The objection from Professor Metzinger regarding the "transparent representational structure" of consciousness, implying that our sense of agency is merely an opaque internal model, overlooks the fundamental distinction between a mere causal antecedent and the ground of practical possibility. My argument does not deny that neural processes precede conscious decision; this is precisely how freedom must manifest within the phenomenal world. The critical point is that even if all events in the sensible world are determined, reason, as a faculty, must nonetheless postulate freedom. Without this postulate, the very idea of moral obligation – of being *obliged* to act in a certain way – would collapse. For if my actions were solely the product of empirically ascertainable causes, then "ought" would be entirely otiose, a nonsensical utterance in the face of inexorable causality.
Kant’s insistence on a noumenal realm to secure his moral imperative is a desperate flight from the very dust of existence. He postulates a freedom that is *beyond* causation, a clean break that is neither historically plausible nor psychologically honest. Our "freedom," such as it is, is not an absence of causes, but a complex, manifold *sum* of causes, a confluence where the herd’s morality, the body's drives, and the glimmer of self-creation wrestle for dominance. To speak of an unconditioned spontaneity is to invent a god for the spirit, a phantom that conveniently absolves us from examining the ugly, fascinating machinery of our own becoming. This “ought” that Kant champions – it is merely the internalized bleating of the flock, a revaluation of suffering into righteousness for those who cannot bear to *will* their own pain.
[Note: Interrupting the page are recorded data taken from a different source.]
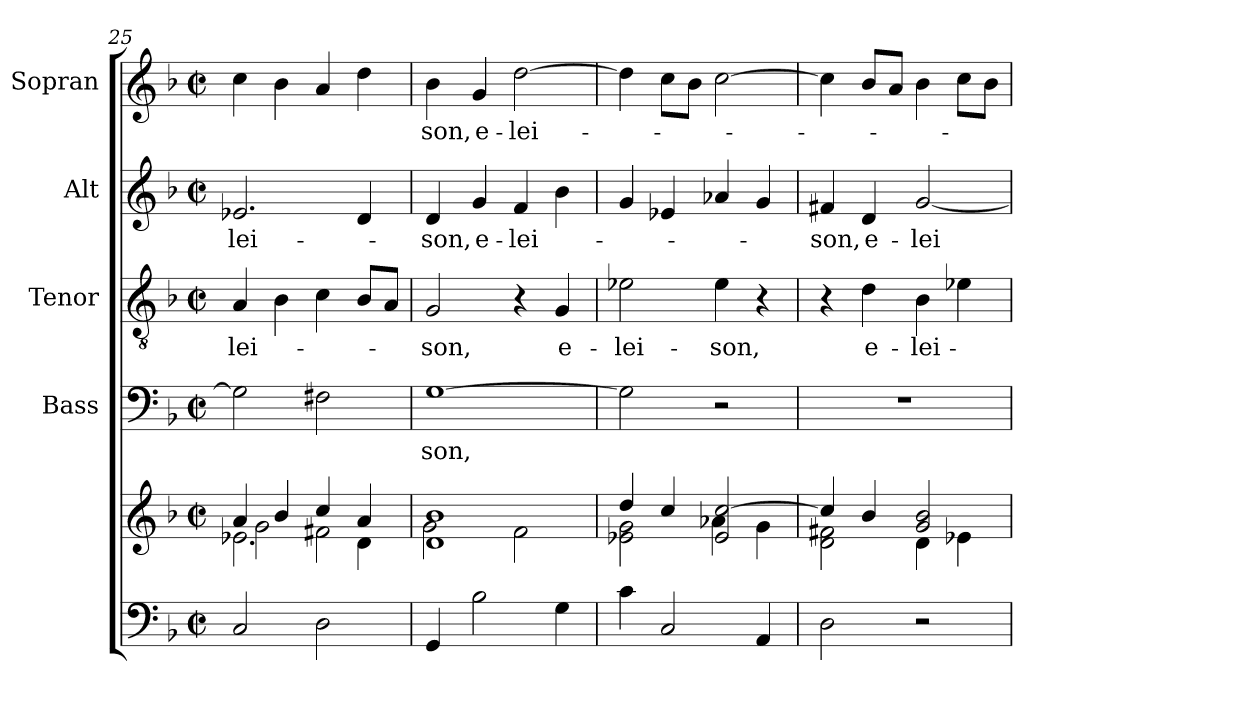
**kern	**kern	**kern	**text	**kern	**text	**kern	**text	**kern	**text
*part5	*part5	*part4	*part4	*part3	*part3	*part2	*part2	*part1	*part1
*staff6	*staff5	*staff4	*staff4	*staff3	*staff3	*staff2	*staff2	*staff1	*staff1
*	*	*I"Bass	*	*I"Tenor	*	*I"Alt	*	*I"Sopran	*
*	*	*I'B.	*	*I'T.	*	*I'A.	*	*I'S.	*
*clefF4	*clefG2	*clefF4	*	*clefGv2	*	*clefG2	*	*clefG2	*
*k[b-]	*k[b-]	*k[b-]	*	*k[b-]	*	*k[b-]	*	*k[b-]	*
*F:	*F:	*F:	*	*F:	*	*F:	*	*F:	*
*M2/2	*M2/2	*M2/2	*	*M2/2	*	*M2/2	*	*M2/2	*
*met(c|)	*met(c|)	*met(c|)	*	*met(c|)	*	*met(c|)	*	*met(c|)	*
=25	=25	=25	=25	=25	=25	=25	=25	=25	=25
*	*^	*	*	*	*	*	*	*	*
*	*	*^	*	*	*	*	*	*	*	*
!	!	!	!	!	!	!	!LO:LY:b	!	!LO:LY:b	!	!
2C/	4a/	2.e-X\	2g\	2G\]	.	4A/	-lei-	2.e-X/	-lei-	4cc\	.
.	4b-/	.	.	.	.	4B-\	.	.	.	4b-\	.
2D\	4cc/	.	2f#X\	2F#X\	.	4c\	.	.	.	4a/	.
.	4a/	4d\	.	.	.	8B-/L	.	4d/	.	4dd\	.
.	.	.	.	.	.	8A/J	.	.	.	.	.
*	*	*v	*v	*	*	*	*	*	*	*	*
=26	=26	=26	=26	=26	=26	=26	=26	=26	=26	=26
!	!	!	!	!LO:LY:b	!	!LO:LY:b	!	!LO:LY:b	!	!LO:LY:b
4GG/	1d 1b-	2g\	[1G	-son,	2G/	-son,	4d/	-son,	4b-\	-son,
!	!	!	!	!	!	!	!	!LO:LY:b	!	!LO:LY:b
2B-\	.	.	.	.	.	.	4g/	e-	4g/	e-
!	!	!	!	!	!	!	!	!LO:LY:b	!	!LO:LY:b
.	.	2f\	.	.	4r	.	4f/	-lei-	[2dd\	-lei-
!	!	!	!	!	!	!LO:LY:b	!	!	!	!
4G\	.	.	.	.	4G/	e-	4b-\	.	.	.
=27	=27	=27	=27	=27	=27	=27	=27	=27	=27	=27
!	!	!	!	!	!	!LO:LY:b	!	!	!	!
4c\	4dd/	2e-X\ 2g\	2G\]	.	2e-X\	-lei-	4g/	.	4dd\]	.
2C/	4cc/	.	.	.	.	.	4e-X/	.	8cc\L	.
.	.	.	.	.	.	.	.	.	8b-\J	.
!	!	!	!	!	!	!LO:LY:b	!	!	!	!
.	2e-/ [>2cc/	4a-X\	2r	.	4e-\	-son,	4a-X/	.	[2cc\	.
4AA/	.	4g\	.	.	4r	.	4g/	.	.	.
=28	=28	=28	=28	=28	=28	=28	=28	=28	=28	=28
!	!	!	!	!	!	!	!	!LO:LY:b	!	!
2D\	4cc/]	2d\ 2f#X\	1r	.	4r	.	4f#X/	-son,	4cc\]	.
!	!	!	!	!	!	!LO:LY:b	!	!LO:LY:b	!	!
.	4b-/	.	.	.	4d\	e-	4d/	e-	8b-/L	.
.	.	.	.	.	.	.	.	.	8a/J	.
!	!	!	!	!	!	!LO:LY:b	!	!LO:LY:b	!	!
2r	2g/ 2b-/	4d\	.	.	4B-\	-lei-	[2g/	-lei-	4b-\	.
.	.	4e-X\	.	.	4e-X\	.	.	.	8cc\L	.
.	.	.	.	.	.	.	.	.	8b-\J	.
*	*v	*v	*	*	*	*	*	*	*	*
=	=	=	=	=	=	=	=	=	=
*-	*-	*-	*-	*-	*-	*-	*-	*-	*-
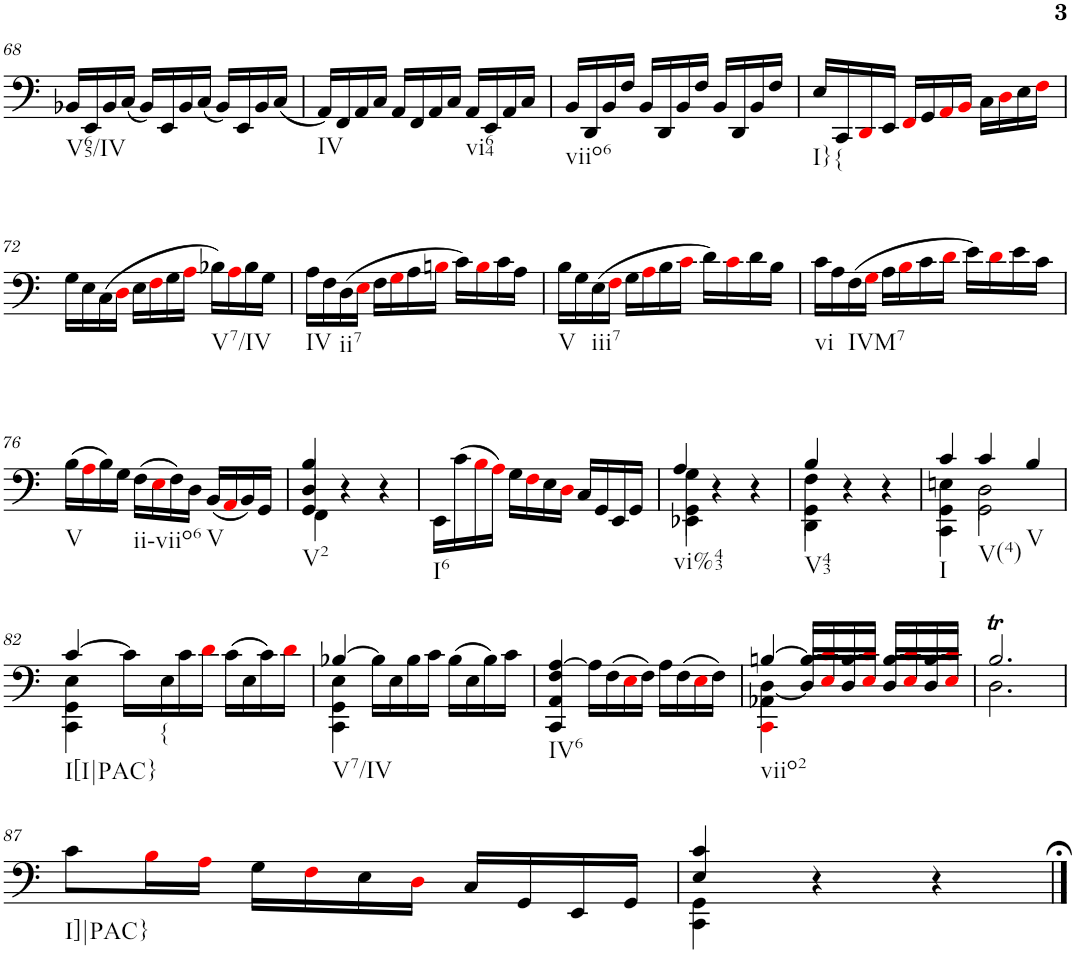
**kern
*part1
*staff1
*I"Piano
*I'Pno.
!!LO:PB:g=z
*clefF4
*k[]
*M3/4
=68
!LO:TX:b:t=V65/IV
16BB-X/LL
16EE/
16BB-/
(16C/JJ
16BB-/LL)
16EE/
16BB-/
(16C/JJ
16BB-/LL)
16EE/
16BB-/
(16C/JJ
=69
!LO:TX:b:t=IV
16AA/LL)
16FF/
16AA/
16C/JJ
16AA/LL
16FF/
16AA/
16C/JJ
!LO:TX:b:t=vi64
16AA/LL
16EE/
16AA/
16C/JJ
=70
!LO:TX:b:t=viio6
16BB/LL
16DD/
16BB/
16F/JJ
16BB/LL
16DD/
16BB/
16F/JJ
16BB/LL
16DD/
16BB/
16F/JJ
=71
!LO:TX:b:t=I}
16E/LL
!LO:TX:b:t={
16CC/
16DDi/
16EE/JJ
16FFi/LL
16GG/
16AAi/
16BBi/JJ
16C\LL
16Di\
16E\
16Fi\JJ
!!LO:LB:g=z
=72
16G\LL
16E\
(16C\
16Di\JJ
16E\LL
16Fi\
16G\
16Ai\JJ
!LO:TX:b:t=V7/IV
16B-X\LL)
16Ai\
16B-\
16G\JJ
=73
!LO:TX:b:t=IV
16A\LL
16F\
!LO:TX:b:t=ii7
(16D\
16Ei\JJ
16F\LL
16Gi\
16A\
16Bni\JJ
16c\LL)
16Bi\
16c\
16A\JJ
=74
!LO:TX:b:t=V
16B\LL
16G\
!LO:TX:b:t=iii7
(16E\
16Fi\JJ
16G\LL
16Ai\
16B\
16ci\JJ
16d\LL)
16ci\
16d\
16B\JJ
=75
!LO:TX:b:t=vi
16c\LL
16A\
!LO:TX:b:t=IVM7
(16F\
16Gi\JJ
16A\LL
16Bi\
16c\
16di\JJ
16e\LL)
16di\
16e\
16c\JJ
!!LO:LB:g=z
=76
!LO:TX:b:t=V
(16B\LL
16Ai\
16B\)
16G\JJ
!LO:TX:b:t=ii-viio6
(16F\LL
16Ei\
16F\)
16D\JJ
!LO:TX:b:t=V
(16BB/LL
16AAi/
16BB/)
16GG/JJ
=77
*^
*	*^
*	*	*^
!LO:TX:b:t=V2	!	!	!
4B/	4D/	4GG/	4FF\
4r	2ryy	2ryy	2ryy
4r	.	.	.
*v	*v	*v	*v
=78
!LO:TX:b:t=I6
16EE\LL
(16c\
16Bi\
16Ai\JJ)
16G\LL
16Fi\
16E\
16Di\JJ
16C/LL
16GG/
16EE/
16GG/JJ
=79
*^
*	*^
*	*	*^
!LO:TX:b:t=vi%43	!	!	!
4A/	4G\	4GG\	4EE-X\
4r	2ryy	2ryy	2ryy
4r	.	.	.
=80	=80	=80	=80
!LO:TX:b:t=V43	!	!	!
4B/	4F\	4GG\	4DD\
4r	2ryy	2ryy	2ryy
4r	.	.	.
=81	=81	=81	=81
!LO:TX:b:t=I	!	!	!
4c/	4GG\	4En\	4CC\
!LO:TX:b:t=V(4)	!	!	!
4c/	2GG\	2ryy	2D\
!LO:TX:b:t=V	!	!	!
4B/	.	.	.
!!LO:LB:g=z	!!	!!	!!
=82	=82	=82	=82
!LO:TX:b:t=I[I|PAC}	!	!	!
[4c/	4GG\	4E\	4CC\
16c\LL]	2ryy	2ryy	2ryy
!LO:TX:b:t={	!	!	!
16E\	.	.	.
16c\	.	.	.
16di\JJ	.	.	.
(16c\LL	.	.	.
16E\	.	.	.
16c\)	.	.	.
16di\JJ	.	.	.
=83	=83	=83	=83
!LO:TX:b:t=V7/IV	!	!	!
[4B-X/	4GG\	4E\	4CC\
16B-\LL]	2ryy	2ryy	2ryy
16E\	.	.	.
16B-\	.	.	.
16c\JJ	.	.	.
(16B-\LL	.	.	.
16E\	.	.	.
16B-\)	.	.	.
16c\JJ	.	.	.
*v	*v	*v	*v
=84
!LO:TX:b:t=IV6
4CC/ 4AA/ 4F/ [4A/
16A\LL]
(16F\
16Ei\
16F\JJ)
16A\LL
(16F\
16Ei\
16F\JJ)
=85
*^
*	*^
*	*	*^
!LO:TX:b:t=viio2	!	!	!
[4Bn/	4AA-X\	[4D\	4CCi\
16B/LL]	2ryy	16D/LL]	2ryy
16ci/	.	16Ei/	.
16B/	.	16D/	.
16ci/JJ	.	16Ei/JJ	.
16B/LL	.	16D/LL	.
16ci/	.	16Ei/	.
16B/	.	16D/	.
16ci/JJ	.	16Ei/JJ	.
*	*v	*v	*v
=86	=86
2.Bt/	2.D\
!!LO:LB:g=z	!!
=87	=87
!LO:TX:b:t=I]|PAC}	!
*v	*v
8c\L
16Bi\L
16Ai\JJ
16G\LL
16Fi\
16E\
16Di\JJ
16C/LL
16GG/
16EE/
16GG/JJ
=88
*^
*	*^
*	*	*^
4c/	4GG\	4E/	4CC\
4r	2ryy	2ryy	2ryy
4r	.	.	.
*v	*v	*v	*v
==
*-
The river does not ask permission from the pebbles to flow around them, nor does the wind consult the leaves before it scatters them. Yet, are the pebbles and leaves without their own way of being, their own existence? Metzinger observes the intricate clockwork of the brain, Kant the distant mountain of duty, and Nietzsche the potent struggle for self-mastery. But is not this constant wrestling with the "ought," this forging of "meaning," itself a subtle form of being a pawn? The sage sees that the most profound freedom lies not in choosing the path, but in realizing there is no path to choose, only the dance of the scenery as it unfolds.